▸ Task to carry out:
Change every "pie" to "donut" in the stretch of records from the start through the line containing "What is the minimum value shown in the chart?", and reproduce those lines with nothing else altered.

[[ Information provided open ]]

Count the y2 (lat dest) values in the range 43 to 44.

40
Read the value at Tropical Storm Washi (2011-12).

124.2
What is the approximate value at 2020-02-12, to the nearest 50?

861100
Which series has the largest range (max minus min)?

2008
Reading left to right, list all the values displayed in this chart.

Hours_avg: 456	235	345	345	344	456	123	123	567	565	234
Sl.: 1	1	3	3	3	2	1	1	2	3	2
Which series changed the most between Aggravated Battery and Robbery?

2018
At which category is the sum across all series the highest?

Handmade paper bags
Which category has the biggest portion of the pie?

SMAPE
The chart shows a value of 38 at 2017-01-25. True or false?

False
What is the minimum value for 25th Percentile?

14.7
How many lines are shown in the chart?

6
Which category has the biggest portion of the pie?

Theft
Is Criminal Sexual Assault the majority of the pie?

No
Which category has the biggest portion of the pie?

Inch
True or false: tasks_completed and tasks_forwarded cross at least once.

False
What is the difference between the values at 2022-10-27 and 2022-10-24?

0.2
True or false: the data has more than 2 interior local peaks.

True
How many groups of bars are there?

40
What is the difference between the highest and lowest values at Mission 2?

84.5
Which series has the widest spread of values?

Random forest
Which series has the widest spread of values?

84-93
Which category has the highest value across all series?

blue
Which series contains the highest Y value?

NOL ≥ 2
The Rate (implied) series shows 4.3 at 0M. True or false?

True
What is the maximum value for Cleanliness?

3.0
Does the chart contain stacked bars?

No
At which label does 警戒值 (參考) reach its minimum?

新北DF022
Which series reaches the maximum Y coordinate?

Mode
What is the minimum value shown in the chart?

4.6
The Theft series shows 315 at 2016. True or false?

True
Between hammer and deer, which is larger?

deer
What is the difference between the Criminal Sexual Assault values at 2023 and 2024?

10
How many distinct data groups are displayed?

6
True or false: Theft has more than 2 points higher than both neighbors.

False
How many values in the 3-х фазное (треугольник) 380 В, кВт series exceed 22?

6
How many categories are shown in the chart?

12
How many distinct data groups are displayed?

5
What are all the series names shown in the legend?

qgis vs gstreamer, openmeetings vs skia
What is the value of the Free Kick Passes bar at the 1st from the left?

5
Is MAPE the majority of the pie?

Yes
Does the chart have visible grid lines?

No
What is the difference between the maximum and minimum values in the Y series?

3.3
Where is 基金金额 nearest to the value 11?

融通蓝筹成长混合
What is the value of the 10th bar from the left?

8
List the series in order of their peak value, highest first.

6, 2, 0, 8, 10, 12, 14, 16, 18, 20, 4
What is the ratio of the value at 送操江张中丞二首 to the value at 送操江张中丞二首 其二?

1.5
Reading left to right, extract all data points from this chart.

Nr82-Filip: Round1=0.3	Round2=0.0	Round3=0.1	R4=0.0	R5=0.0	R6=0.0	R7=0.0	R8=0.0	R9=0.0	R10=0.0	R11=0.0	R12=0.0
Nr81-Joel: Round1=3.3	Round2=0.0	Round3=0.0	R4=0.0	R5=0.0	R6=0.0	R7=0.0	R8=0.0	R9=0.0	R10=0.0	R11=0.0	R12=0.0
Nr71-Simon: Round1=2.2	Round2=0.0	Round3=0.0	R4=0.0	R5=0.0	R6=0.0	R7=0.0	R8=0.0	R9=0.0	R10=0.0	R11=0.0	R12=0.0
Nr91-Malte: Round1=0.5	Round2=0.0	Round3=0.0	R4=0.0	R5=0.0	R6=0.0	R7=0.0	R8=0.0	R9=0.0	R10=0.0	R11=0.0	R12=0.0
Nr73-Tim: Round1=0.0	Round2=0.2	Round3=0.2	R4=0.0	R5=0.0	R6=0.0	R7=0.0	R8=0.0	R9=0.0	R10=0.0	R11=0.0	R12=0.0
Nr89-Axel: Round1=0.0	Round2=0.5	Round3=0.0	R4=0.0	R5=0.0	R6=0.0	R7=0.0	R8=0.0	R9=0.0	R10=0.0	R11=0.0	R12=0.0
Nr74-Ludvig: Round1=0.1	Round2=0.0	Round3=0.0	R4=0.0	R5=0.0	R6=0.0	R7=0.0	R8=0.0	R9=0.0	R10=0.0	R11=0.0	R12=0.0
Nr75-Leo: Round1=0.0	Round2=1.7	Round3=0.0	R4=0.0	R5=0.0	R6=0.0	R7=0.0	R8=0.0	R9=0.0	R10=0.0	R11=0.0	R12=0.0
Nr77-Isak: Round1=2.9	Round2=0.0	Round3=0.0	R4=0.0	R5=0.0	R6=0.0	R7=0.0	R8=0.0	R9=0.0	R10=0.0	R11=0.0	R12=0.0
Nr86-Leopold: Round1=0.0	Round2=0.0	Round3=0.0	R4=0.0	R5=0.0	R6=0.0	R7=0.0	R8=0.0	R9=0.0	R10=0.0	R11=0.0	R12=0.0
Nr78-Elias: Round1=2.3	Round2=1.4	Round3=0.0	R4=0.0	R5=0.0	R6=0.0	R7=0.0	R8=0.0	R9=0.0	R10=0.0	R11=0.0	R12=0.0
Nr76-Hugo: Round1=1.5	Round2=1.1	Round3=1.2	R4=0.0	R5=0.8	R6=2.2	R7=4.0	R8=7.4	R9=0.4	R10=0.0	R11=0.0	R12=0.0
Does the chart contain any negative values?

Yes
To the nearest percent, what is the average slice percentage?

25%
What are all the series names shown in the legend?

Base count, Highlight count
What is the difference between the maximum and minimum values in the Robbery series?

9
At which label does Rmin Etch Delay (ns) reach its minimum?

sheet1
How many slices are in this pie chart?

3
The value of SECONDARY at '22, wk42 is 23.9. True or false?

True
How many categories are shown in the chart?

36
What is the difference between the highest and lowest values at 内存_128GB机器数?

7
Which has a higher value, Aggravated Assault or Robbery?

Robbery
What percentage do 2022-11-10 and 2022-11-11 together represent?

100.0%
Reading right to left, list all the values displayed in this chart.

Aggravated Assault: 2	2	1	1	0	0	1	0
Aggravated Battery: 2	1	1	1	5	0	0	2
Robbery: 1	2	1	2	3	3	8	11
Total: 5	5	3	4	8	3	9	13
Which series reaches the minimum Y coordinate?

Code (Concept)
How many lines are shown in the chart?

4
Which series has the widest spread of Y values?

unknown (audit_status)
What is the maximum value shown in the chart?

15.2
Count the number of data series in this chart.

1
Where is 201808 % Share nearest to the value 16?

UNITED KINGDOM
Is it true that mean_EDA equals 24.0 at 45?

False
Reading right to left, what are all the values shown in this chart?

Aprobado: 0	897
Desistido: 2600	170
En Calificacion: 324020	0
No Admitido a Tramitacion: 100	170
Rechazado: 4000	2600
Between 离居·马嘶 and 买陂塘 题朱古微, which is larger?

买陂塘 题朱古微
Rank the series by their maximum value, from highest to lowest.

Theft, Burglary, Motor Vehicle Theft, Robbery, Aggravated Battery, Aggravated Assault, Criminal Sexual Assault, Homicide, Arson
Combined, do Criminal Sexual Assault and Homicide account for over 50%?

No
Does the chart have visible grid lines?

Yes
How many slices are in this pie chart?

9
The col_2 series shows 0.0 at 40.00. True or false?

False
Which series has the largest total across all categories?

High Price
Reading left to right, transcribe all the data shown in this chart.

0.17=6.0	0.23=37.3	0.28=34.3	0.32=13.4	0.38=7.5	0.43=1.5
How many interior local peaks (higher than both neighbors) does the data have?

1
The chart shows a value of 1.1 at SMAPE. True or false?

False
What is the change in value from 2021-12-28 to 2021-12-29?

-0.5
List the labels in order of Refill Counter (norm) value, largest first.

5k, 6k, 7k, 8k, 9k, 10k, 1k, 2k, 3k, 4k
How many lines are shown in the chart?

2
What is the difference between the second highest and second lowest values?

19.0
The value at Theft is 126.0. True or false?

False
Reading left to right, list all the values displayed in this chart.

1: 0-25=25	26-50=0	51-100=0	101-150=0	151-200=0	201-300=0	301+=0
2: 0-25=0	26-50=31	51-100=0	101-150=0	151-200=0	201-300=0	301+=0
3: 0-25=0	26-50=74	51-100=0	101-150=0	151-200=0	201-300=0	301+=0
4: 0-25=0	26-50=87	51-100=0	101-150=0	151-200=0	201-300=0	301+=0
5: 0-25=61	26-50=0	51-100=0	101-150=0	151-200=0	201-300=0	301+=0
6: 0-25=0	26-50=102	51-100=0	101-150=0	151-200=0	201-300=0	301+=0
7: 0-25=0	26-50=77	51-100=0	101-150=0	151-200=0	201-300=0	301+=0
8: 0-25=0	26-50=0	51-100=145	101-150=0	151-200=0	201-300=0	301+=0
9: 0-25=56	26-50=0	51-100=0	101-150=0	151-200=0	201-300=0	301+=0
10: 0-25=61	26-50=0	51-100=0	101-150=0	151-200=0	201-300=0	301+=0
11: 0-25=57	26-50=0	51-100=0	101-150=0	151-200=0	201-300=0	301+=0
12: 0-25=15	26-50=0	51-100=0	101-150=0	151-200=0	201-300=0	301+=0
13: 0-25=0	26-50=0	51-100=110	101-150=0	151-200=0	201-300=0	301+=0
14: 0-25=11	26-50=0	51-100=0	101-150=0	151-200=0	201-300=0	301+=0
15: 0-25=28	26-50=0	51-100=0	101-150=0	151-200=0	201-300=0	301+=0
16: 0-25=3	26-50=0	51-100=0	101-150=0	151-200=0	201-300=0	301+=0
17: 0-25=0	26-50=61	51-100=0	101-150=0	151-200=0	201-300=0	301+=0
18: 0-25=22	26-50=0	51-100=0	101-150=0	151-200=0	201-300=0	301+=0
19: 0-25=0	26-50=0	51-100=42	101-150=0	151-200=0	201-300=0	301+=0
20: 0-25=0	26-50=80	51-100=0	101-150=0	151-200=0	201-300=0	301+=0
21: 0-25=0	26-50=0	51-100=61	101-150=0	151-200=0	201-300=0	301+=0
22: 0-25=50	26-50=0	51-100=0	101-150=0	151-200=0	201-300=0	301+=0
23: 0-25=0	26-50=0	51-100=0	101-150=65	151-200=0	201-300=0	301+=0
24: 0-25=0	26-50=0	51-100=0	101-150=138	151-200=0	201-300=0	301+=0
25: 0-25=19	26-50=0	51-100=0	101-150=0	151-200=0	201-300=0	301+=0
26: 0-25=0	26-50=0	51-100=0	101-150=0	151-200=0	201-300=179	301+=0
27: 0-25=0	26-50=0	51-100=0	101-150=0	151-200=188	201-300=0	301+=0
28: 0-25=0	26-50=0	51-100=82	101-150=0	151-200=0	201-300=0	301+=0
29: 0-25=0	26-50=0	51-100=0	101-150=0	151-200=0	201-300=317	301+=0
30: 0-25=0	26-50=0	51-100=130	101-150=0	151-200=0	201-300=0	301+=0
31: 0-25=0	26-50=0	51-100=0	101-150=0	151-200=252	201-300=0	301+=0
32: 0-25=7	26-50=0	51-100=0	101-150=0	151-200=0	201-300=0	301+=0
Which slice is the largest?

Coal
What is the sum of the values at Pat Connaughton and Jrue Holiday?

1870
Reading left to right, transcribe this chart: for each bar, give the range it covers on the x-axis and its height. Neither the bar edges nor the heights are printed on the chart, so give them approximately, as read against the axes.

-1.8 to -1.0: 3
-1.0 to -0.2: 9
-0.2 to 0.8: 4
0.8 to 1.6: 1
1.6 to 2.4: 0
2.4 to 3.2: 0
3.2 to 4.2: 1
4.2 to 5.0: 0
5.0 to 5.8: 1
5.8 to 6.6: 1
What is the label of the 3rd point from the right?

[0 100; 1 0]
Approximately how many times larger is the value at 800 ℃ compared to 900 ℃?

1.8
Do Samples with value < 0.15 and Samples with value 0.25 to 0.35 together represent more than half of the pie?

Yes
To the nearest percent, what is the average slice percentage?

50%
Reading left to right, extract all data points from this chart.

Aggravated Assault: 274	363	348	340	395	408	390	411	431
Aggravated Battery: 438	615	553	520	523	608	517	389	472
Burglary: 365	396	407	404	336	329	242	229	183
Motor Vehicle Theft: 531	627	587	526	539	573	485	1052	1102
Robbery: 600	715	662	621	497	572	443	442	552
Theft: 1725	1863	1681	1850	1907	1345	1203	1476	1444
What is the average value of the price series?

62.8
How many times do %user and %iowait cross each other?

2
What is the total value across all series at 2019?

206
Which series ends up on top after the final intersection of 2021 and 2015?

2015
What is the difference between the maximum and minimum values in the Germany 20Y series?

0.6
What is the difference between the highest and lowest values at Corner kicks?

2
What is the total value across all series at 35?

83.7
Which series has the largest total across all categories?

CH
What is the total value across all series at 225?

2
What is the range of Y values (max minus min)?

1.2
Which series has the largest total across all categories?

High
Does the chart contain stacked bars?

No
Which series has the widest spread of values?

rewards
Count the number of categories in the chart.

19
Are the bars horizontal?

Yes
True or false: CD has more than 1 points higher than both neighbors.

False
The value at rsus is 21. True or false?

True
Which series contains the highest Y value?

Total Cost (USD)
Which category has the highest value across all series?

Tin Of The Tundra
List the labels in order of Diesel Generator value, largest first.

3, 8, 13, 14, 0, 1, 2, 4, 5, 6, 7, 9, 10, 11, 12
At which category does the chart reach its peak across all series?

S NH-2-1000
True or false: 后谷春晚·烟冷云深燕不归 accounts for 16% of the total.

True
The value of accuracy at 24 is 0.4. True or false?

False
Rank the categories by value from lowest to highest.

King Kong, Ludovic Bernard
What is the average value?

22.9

[[ Information provided closed ]]

▸ Solution:
Count the y2 (lat dest) values in the range 43 to 44.

40
Read the value at Tropical Storm Washi (2011-12).

124.2
What is the approximate value at 2020-02-12, to the nearest 50?

861100
Which series has the largest range (max minus min)?

2008
Reading left to right, list all the values displayed in this chart.

Hours_avg: 456	235	345	345	344	456	123	123	567	565	234
Sl.: 1	1	3	3	3	2	1	1	2	3	2
Which series changed the most between Aggravated Battery and Robbery?

2018
At which category is the sum across all series the highest?

Handmade paper bags
Which category has the biggest portion of the donut?

SMAPE
The chart shows a value of 38 at 2017-01-25. True or false?

False
What is the minimum value for 25th Percentile?

14.7
How many lines are shown in the chart?

6
Which category has the biggest portion of the donut?

Theft
Is Criminal Sexual Assault the majority of the donut?

No
Which category has the biggest portion of the donut?

Inch
True or false: tasks_completed and tasks_forwarded cross at least once.

False
What is the difference between the values at 2022-10-27 and 2022-10-24?

0.2
True or false: the data has more than 2 interior local peaks.

True
How many groups of bars are there?

40
What is the difference between the highest and lowest values at Mission 2?

84.5
Which series has the widest spread of values?

Random forest
Which series has the widest spread of values?

84-93
Which category has the highest value across all series?

blue
Which series contains the highest Y value?

NOL ≥ 2
The Rate (implied) series shows 4.3 at 0M. True or false?

True
What is the maximum value for Cleanliness?

3.0
Does the chart contain stacked bars?

No
At which label does 警戒值 (參考) reach its minimum?

新北DF022
Which series reaches the maximum Y coordinate?

Mode
What is the minimum value shown in the chart?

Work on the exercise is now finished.